# Job:
Set down word for word each line from the one containing "технологии и искусство" through the end of the records, both included. Do not copy any pictures.
Data in this exercise section start
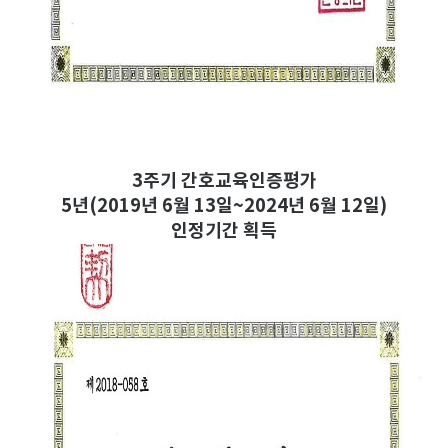
3주기 간호교육인증평가
5년(2019년 6월 13일~2024년 6월 12일)
인정기간 획득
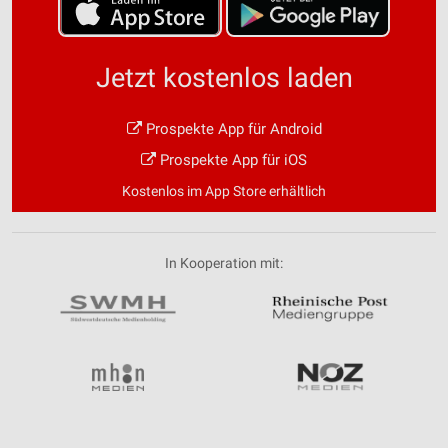
Jetzt kostenlos laden
Prospekte App für Android
Prospekte App für iOS
Kostenlos im App Store erhältlich
In Kooperation mit:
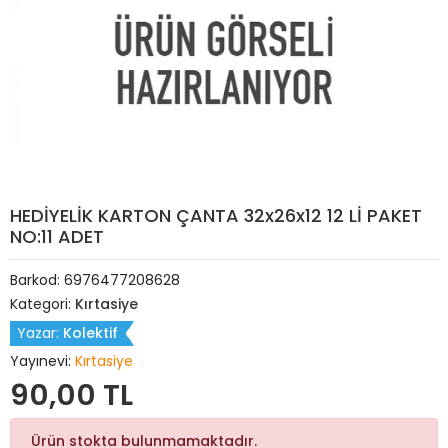
HEDİYELİK KARTON ÇANTA 32x26x12 12 Lİ PAKET
NO:11 ADET
Barkod:
6976477208628
Kategori:
Kırtasiye
Yazar:
Kolektif
Yayınevi:
Kırtasiye
90,00 TL
Ürün stokta bulunmamaktadır.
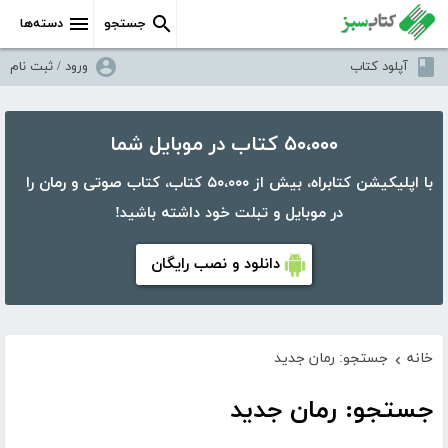
جستجو
دسته‌ها
آپلود کتاب
ورود / ثبت نام
۵۰،۰۰۰ کتاب در موبایل شما
با اپلیکیشن کتابراه، بیش از ۵۰،۰۰۰ کتاب، کتاب صوتی و رمان را
در موبایل و تبلت خود داشته باشید!
دانلود و نصب رایگان
خانه
جستجو: رمان جدید
›
جستجو: رمان جدید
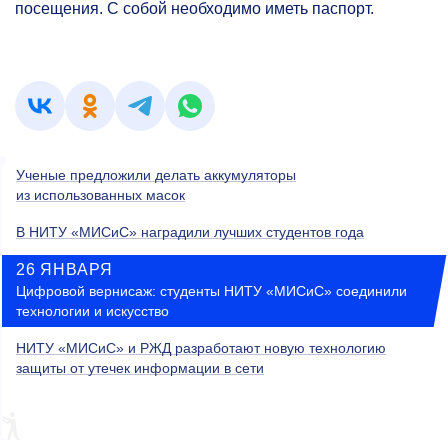
посещения. С собой необходимо иметь паспорт.
Ученые предложили делать аккумуляторы
из использованных масок
В НИТУ «МИСиС» наградили лучших студентов года
26 ЯНВАРЯ
Цифровой вернисаж: студенты НИТУ «МИСиС» соединили
технологии и искусство
НИТУ «МИСиС» и РЖД разработают новую технологию
защиты от утечек информации в сети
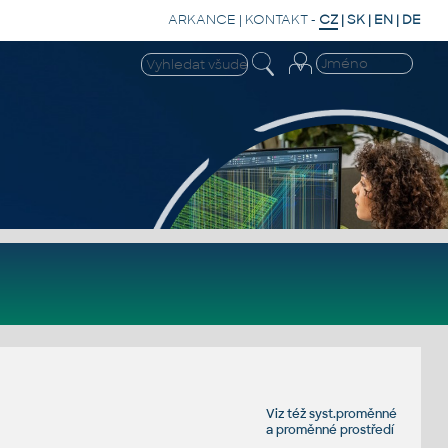
ARKANCE
|
KONTAKT
-
CZ
|
SK
|
EN
|
DE
Viz též
syst.proměnné
a
proměnné prostředí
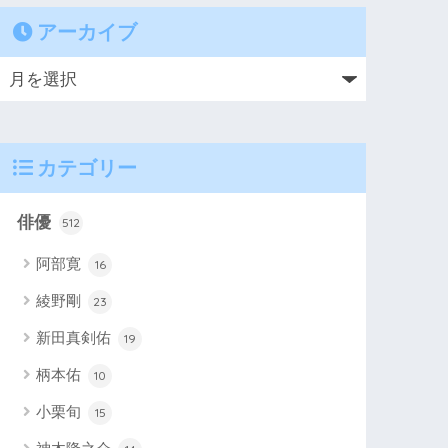
アーカイブ
カテゴリー
俳優
512
阿部寛
16
綾野剛
23
新田真剣佑
19
柄本佑
10
小栗旬
15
Data in this exercise section end
# Answer section:
технологии и искусство
НИТУ «МИСиС» и РЖД разработают новую технологию
защиты от утечек информации в сети
ARKANCE
|
KONTAKT
-
CZ
|
SK
|
EN
|
DE
Viz též
syst.proměnné
a
proměnné prostředí
アーカイブ
カテゴリー
俳優
512
阿部寛
16
綾野剛
23
新田真剣佑
19
柄本佑
10
小栗旬
15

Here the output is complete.